4.3. Document commands

chat command discord slash command system agent command action
--document-title /document_title Yes Posts the current document title, used for saving output to gdrive, in chat
--set-document-title TITLE /set_document_title TITLE Yes Sets the document title that will be used to save output to gdrive
--set-gdrive-folder LINK /set_gdrive_folder LINK No Sets the target gdrive folder used for document uploads to LINK where link is a google drive folder share link
--make-docx N /make_docx (no argument) Yes Makes a docx file using document title for title and filename, uploads it to gdrive using a previously provided share link.

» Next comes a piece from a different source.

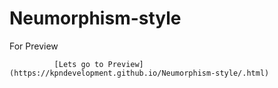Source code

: # Neumorphism-style

For Preview
  
              [Lets go to Preview](https://kpndevelopment.github.io/Neumorphism-style/.html)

Chat command takes integer N specifying how many most recent messages to include, discord slash command takes no arguments and generates document from the most recent message.

5. Available models

  1. zephyr-7b-beta
  2. falcon-7b-instruct

If you want to add a new model from HuggingFace, take a look at model_prompting_functions.py in bartleby/functions. Add a prompting function and a cognate elif stanza to the LLM class's prompt_model method. Then submit a pull request!